Implementation of RMCF(NeurIPS2022), method for molecular conformation generation, by Lihao Wang, Yi Zhou, Yiqun Wang, Xiaoqing Zheng, Xuanjing Huang, Hao Zhou. This repository contains all code to reproduce a model. If you have any question, feel free to open an issue or reach out to us: wanglh19@fudan.edu.cn.
- torch (=1.12.0)
- rdkit (>=2022.9.3)
- networkx (>=2.6.3)
- transformers (=4.9.1)
- scikit-learn (>=1.0.2)
- scikit-learn-extra (>=0.2.0)
- torch-scatter (>=2.1.0)
- torch-sparse (>=0.6.16)
- torch-cluster (>=1.6.0)
- torch-spline-conv (>=1.2.1)
- torch-geometric (>=2.2.0)
- debugpy (>=1.6.5)
- fairscale (>=0.4.6)
- einops (>=0.6.0)
pip install -r requirements.txt
The offical raw GEOM dataset is avaiable [here]. Please download and unzip the dataset, such that you have the path rdkit_folder/
python3 data_gen/step0_gen_vocab.py
We provide generated vocabularies in geom-drugs/
python3 data_gen/step1_process_mol.py
python3 data_gen/step2_split_data.py
The training set is cut into 8
(8 GPUs) parts by default.

★ ★ ★

*Direction a*
What version of transformers does the RMCF repository page require?
The RMCF repository page above and the listing are separate, unrelated material.

*Given data*

★ ★ ★

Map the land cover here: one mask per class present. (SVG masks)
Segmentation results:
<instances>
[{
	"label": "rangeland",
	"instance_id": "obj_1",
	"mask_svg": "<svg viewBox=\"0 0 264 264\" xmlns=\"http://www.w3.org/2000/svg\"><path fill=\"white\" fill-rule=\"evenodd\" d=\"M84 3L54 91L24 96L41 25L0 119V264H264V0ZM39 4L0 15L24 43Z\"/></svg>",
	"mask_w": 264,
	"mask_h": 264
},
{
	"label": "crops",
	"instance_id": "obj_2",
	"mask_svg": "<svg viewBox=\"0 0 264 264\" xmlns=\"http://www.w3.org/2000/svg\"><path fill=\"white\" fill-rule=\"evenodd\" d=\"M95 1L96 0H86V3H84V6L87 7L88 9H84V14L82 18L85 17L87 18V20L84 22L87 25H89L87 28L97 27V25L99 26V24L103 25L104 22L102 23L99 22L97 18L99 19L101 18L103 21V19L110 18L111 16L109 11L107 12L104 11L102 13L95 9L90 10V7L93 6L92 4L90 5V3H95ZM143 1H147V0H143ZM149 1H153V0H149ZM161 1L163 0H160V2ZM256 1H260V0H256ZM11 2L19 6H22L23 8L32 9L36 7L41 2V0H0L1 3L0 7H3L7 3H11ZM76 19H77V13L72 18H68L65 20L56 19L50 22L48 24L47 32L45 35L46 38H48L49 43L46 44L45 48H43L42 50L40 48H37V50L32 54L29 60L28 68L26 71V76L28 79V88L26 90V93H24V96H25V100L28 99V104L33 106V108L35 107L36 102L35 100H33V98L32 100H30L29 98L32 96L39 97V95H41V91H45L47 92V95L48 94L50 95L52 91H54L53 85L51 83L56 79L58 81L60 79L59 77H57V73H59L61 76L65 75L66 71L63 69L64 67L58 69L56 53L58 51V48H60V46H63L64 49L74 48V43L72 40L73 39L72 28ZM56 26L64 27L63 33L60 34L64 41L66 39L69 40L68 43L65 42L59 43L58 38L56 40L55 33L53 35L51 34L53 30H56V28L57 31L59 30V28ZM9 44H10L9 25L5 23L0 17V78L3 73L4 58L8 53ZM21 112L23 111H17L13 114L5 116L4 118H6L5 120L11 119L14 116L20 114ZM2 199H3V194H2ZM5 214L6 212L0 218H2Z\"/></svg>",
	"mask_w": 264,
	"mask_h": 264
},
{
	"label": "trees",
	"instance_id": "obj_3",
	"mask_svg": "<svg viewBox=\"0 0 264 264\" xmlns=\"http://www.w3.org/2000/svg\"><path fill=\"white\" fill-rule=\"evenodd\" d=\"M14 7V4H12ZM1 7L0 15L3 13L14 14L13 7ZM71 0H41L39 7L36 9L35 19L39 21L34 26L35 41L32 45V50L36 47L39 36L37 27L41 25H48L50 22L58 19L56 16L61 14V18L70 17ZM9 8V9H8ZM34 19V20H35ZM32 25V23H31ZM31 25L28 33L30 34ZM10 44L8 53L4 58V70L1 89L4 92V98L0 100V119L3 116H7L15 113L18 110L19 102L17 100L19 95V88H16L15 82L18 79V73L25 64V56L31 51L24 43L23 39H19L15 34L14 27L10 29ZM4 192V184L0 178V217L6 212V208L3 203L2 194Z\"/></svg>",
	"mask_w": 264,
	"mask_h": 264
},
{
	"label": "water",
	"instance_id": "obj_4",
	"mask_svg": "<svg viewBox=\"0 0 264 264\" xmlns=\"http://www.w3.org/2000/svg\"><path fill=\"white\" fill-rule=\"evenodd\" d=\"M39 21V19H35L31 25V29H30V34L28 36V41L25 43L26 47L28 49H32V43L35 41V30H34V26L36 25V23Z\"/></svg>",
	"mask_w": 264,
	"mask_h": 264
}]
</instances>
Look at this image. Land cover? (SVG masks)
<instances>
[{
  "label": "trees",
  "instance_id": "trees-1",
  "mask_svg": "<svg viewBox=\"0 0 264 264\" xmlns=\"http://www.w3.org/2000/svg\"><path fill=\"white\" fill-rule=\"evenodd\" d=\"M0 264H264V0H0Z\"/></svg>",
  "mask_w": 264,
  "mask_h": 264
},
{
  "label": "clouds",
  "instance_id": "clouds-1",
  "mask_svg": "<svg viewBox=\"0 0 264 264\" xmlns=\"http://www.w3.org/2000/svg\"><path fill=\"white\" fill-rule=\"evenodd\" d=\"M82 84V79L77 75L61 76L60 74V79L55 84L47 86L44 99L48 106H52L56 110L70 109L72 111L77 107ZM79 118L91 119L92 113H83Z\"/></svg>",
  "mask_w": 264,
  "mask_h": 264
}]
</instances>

★ ★ ★

*Direction b*
Start at the first line of the listing and end after the line that has "3L54 91L24 96L41". Write those lines out again with "grassland" substituted for "rangeland" and everything else left unchanged.

*Written reply a*
Version 4.9.1.

*Written reply b*
Map the land cover here: one mask per class present. (SVG masks)
Segmentation results:
<instances>
[{
	"label": "grassland",
	"instance_id": "obj_1",
	"mask_svg": "<svg viewBox=\"0 0 264 264\" xmlns=\"http://www.w3.org/2000/svg\"><path fill=\"white\" fill-rule=\"evenodd\" d=\"M84 3L54 91L24 96L41 25L0 119V264H264V0ZM39 4L0 15L24 43Z\"/></svg>",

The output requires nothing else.